Task. Which lines of the data below hold "measured"? Copy each of them.

··· Available data ···

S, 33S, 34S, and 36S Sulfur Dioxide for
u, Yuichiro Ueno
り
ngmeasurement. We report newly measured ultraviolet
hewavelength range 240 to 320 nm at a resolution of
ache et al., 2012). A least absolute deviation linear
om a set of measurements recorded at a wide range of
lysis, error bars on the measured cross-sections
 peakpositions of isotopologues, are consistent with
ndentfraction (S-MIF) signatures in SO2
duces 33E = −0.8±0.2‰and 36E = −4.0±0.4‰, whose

···
··· Available data ···

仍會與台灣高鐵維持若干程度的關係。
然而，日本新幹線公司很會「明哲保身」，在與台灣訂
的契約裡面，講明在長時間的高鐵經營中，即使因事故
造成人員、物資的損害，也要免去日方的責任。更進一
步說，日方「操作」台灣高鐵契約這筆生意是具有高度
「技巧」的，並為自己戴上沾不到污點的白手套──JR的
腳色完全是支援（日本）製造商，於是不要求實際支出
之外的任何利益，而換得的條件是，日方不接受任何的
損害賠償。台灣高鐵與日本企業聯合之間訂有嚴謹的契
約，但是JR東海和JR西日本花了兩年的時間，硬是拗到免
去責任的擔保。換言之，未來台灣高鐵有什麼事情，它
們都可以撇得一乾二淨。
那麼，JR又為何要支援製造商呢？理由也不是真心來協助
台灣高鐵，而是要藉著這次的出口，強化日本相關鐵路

···

Reply.
ngmeasurement. We report newly measured ultraviolet
lysis, error bars on the measured cross-sections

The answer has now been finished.